What is the pH and pOH of 6.5 g of sodium hydroxide in 650 mL of water?

The question is –

What is the pH and pOH of 6.5 g of sodium hydroxide in 650 mL of water?

Answer:

⇒ The pH is approximately 13.40 and the pOH is approximately 0.60.

Explanation:

First, we’ll calculate the molarity (M) of the sodium hydroxide (NaOH) solution. NaOH is a strong base that completely ionizes in water to produce hydroxide ions (OH-).

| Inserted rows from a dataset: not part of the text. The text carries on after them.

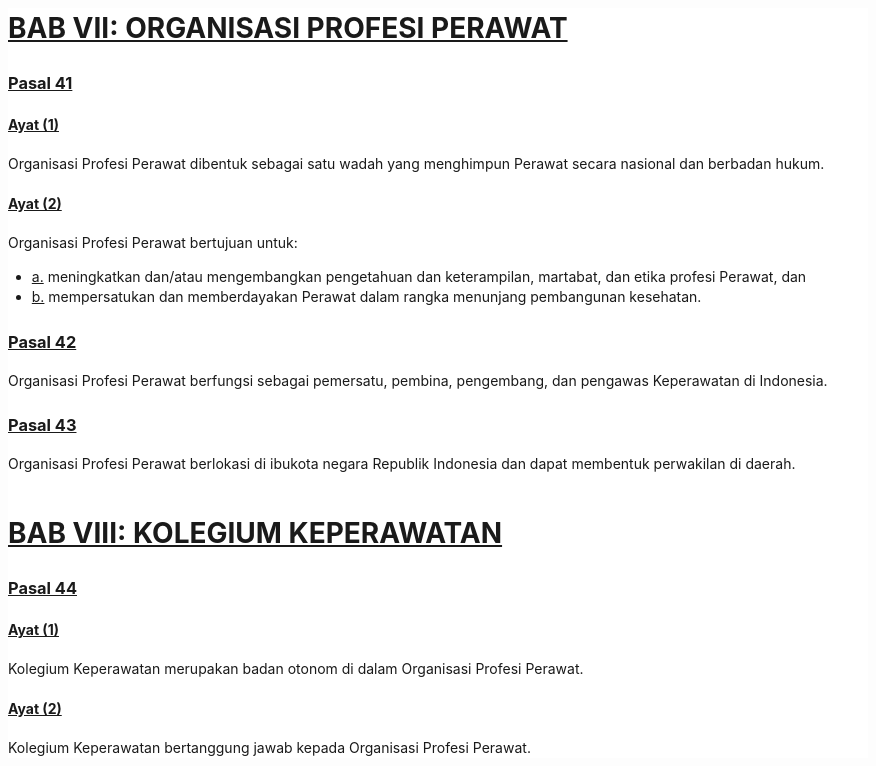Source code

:  


# [BAB VII: ORGANISASI PROFESI PERAWAT](http://example.org/legal/peraturan/uu/2014/38/bab/0007)

### [Pasal 41](http://example.org/legal/peraturan/uu/2014/38/pasal/0041)

#### [Ayat (1)](http://example.org/legal/peraturan/uu/2014/38/pasal/0041/versi/20141017/ayat/0001)
Organisasi Profesi Perawat dibentuk sebagai satu wadah yang menghimpun Perawat secara nasional dan berbadan hukum.

#### [Ayat (2)](http://example.org/legal/peraturan/uu/2014/38/pasal/0041/versi/20141017/ayat/0002)
Organisasi Profesi Perawat bertujuan untuk:
* [a.](http://example.org/legal/peraturan/uu/2014/38/pasal/0041/versi/20141017/ayat/0002/huruf/a) meningkatkan dan/atau mengembangkan pengetahuan dan keterampilan, martabat, dan etika profesi Perawat, dan
* [b.](http://example.org/legal/peraturan/uu/2014/38/pasal/0041/versi/20141017/ayat/0002/huruf/b) mempersatukan dan memberdayakan Perawat dalam rangka menunjang pembangunan kesehatan.


### [Pasal 42](http://example.org/legal/peraturan/uu/2014/38/pasal/0042)
Organisasi Profesi Perawat berfungsi sebagai pemersatu, pembina, pengembang, dan pengawas Keperawatan di Indonesia.


### [Pasal 43](http://example.org/legal/peraturan/uu/2014/38/pasal/0043)
Organisasi Profesi Perawat berlokasi di ibukota negara Republik Indonesia dan dapat membentuk perwakilan di daerah.
 


# [BAB VIII: KOLEGIUM KEPERAWATAN](http://example.org/legal/peraturan/uu/2014/38/bab/0008)

### [Pasal 44](http://example.org/legal/peraturan/uu/2014/38/pasal/0044)

#### [Ayat (1)](http://example.org/legal/peraturan/uu/2014/38/pasal/0044/versi/20141017/ayat/0001)
Kolegium Keperawatan merupakan badan otonom di dalam Organisasi Profesi Perawat.

#### [Ayat (2)](http://example.org/legal/peraturan/uu/2014/38/pasal/0044/versi/20141017/ayat/0002)
Kolegium Keperawatan bertanggung jawab kepada Organisasi Profesi Perawat.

Step 1: Convert the mass of NaOH into moles. The molar mass of NaOH is approximately 40 g/mol (23 g/mol for Na, 16 g/mol for O, and 1 g/mol for H).

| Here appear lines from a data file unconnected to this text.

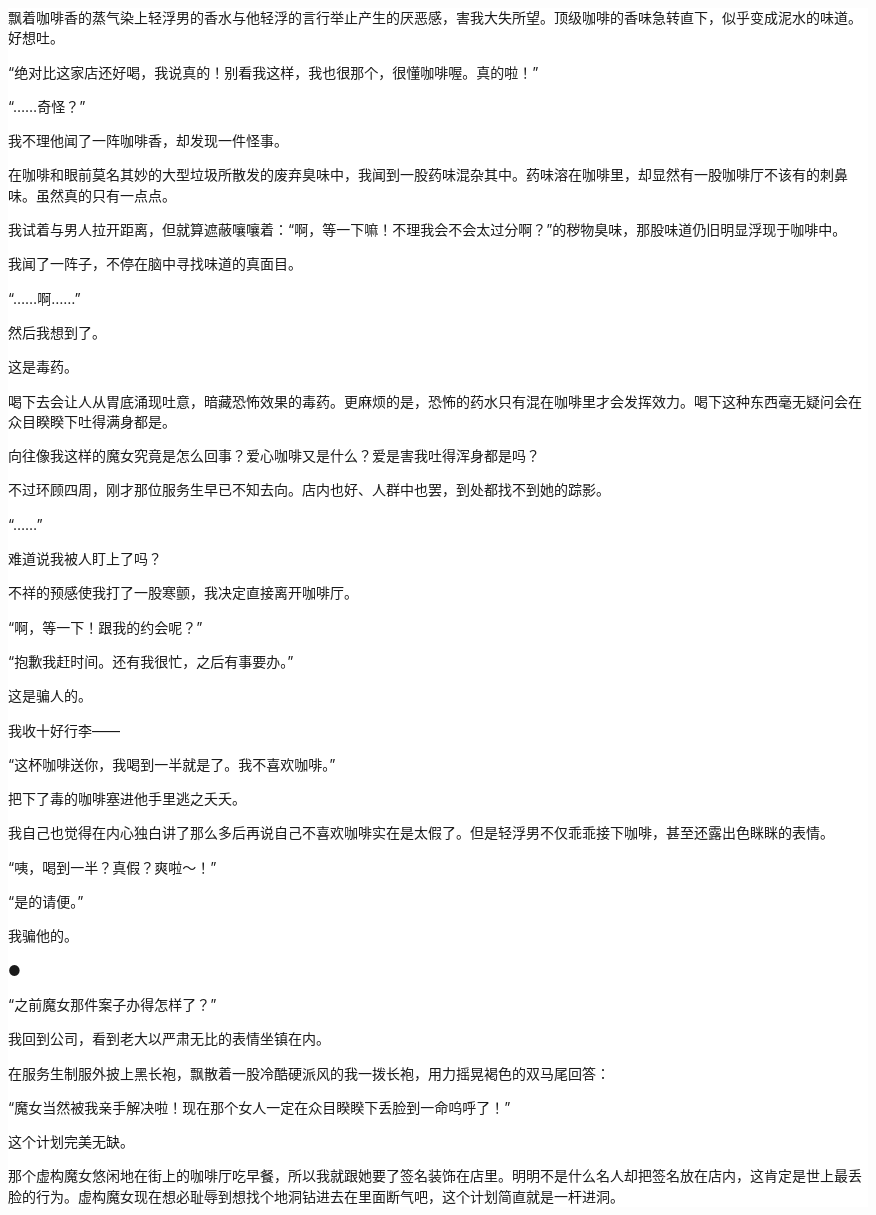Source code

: 飘着咖啡香的蒸气染上轻浮男的香水与他轻浮的言行举止产生的厌恶感，害我大失所望。顶级咖啡的香味急转直下，似乎变成泥水的味道。好想吐。

“绝对比这家店还好喝，我说真的！别看我这样，我也很那个，很懂咖啡喔。真的啦！”

“……奇怪？”

我不理他闻了一阵咖啡香，却发现一件怪事。

在咖啡和眼前莫名其妙的大型垃圾所散发的废弃臭味中，我闻到一股药味混杂其中。药味溶在咖啡里，却显然有一股咖啡厅不该有的刺鼻味。虽然真的只有一点点。

我试着与男人拉开距离，但就算遮蔽嚷嚷着：“啊，等一下嘛！不理我会不会太过分啊？”的秽物臭味，那股味道仍旧明显浮现于咖啡中。

我闻了一阵子，不停在脑中寻找味道的真面目。

“……啊……”

然后我想到了。

这是毒药。

喝下去会让人从胃底涌现吐意，暗藏恐怖效果的毒药。更麻烦的是，恐怖的药水只有混在咖啡里才会发挥效力。喝下这种东西毫无疑问会在众目睽睽下吐得满身都是。

向往像我这样的魔女究竟是怎么回事？爱心咖啡又是什么？爱是害我吐得浑身都是吗？

不过环顾四周，刚才那位服务生早已不知去向。店内也好、人群中也罢，到处都找不到她的踪影。

“……”

难道说我被人盯上了吗？

不祥的预感使我打了一股寒颤，我决定直接离开咖啡厅。

“啊，等一下！跟我的约会呢？”

“抱歉我赶时间。还有我很忙，之后有事要办。”

这是骗人的。

我收十好行李——

“这杯咖啡送你，我喝到一半就是了。我不喜欢咖啡。”

把下了毒的咖啡塞进他手里逃之夭夭。

我自己也觉得在内心独白讲了那么多后再说自己不喜欢咖啡实在是太假了。但是轻浮男不仅乖乖接下咖啡，甚至还露出色眯眯的表情。

“咦，喝到一半？真假？爽啦〜！”

“是的请便。”

我骗他的。

●

“之前魔女那件案子办得怎样了？”

我回到公司，看到老大以严肃无比的表情坐镇在内。

在服务生制服外披上黑长袍，飘散着一股冷酷硬派风的我一拨长袍，用力摇晃褐色的双马尾回答：

“魔女当然被我亲手解决啦！现在那个女人一定在众目睽睽下丢脸到一命呜呼了！”

这个计划完美无缺。

那个虚构魔女悠闲地在街上的咖啡厅吃早餐，所以我就跟她要了签名装饰在店里。明明不是什么名人却把签名放在店内，这肯定是世上最丢脸的行为。虚构魔女现在想必耻辱到想找个地洞钻进去在里面断气吧，这个计划简直就是一杆进洞。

⇒ 6.5 g NaOH * (1 mol NaOH / 40 g NaOH) = 0.1625 mol NaOH

Step 2: Convert the volume of the solution from mL to L.

⇒ 650 mL * (1 L / 1000 mL) = 0.65 L

Step 3: Calculate the molarity (M) of the solution.

⇒ Molarity = moles of solute/liters of solution

∴ M = 0.1625 mol NaOH / 0.65 L = 0.25 M

Now, let’s find the pOH.

In water, NaOH will dissociate into Na⁺ and OH^– ions. Because it is a strong base, we can assume this dissociation is complete, so the concentration of OH- ions will be equal to the molarity of NaOH, which we found to be 0.25 M.

The pOH is the negative logarithm (base 10) of the concentration of hydroxide ions:

⇒ pOH = -log[OH-]

∴ pOH = -log(0.25) ≈ 0.60

Since pH + pOH = 14 at 25 degrees Celsius, we can find the pH by subtracting our pOH value from 14:

⇒ pH = 14 – pOH

∴ pH = 14 – 0.60 = 13.40

Therefore, for a solution made by dissolving 6.5 g of NaOH in 650 mL of water, the pH is approximately 13.40 and the pOH is approximately 0.60.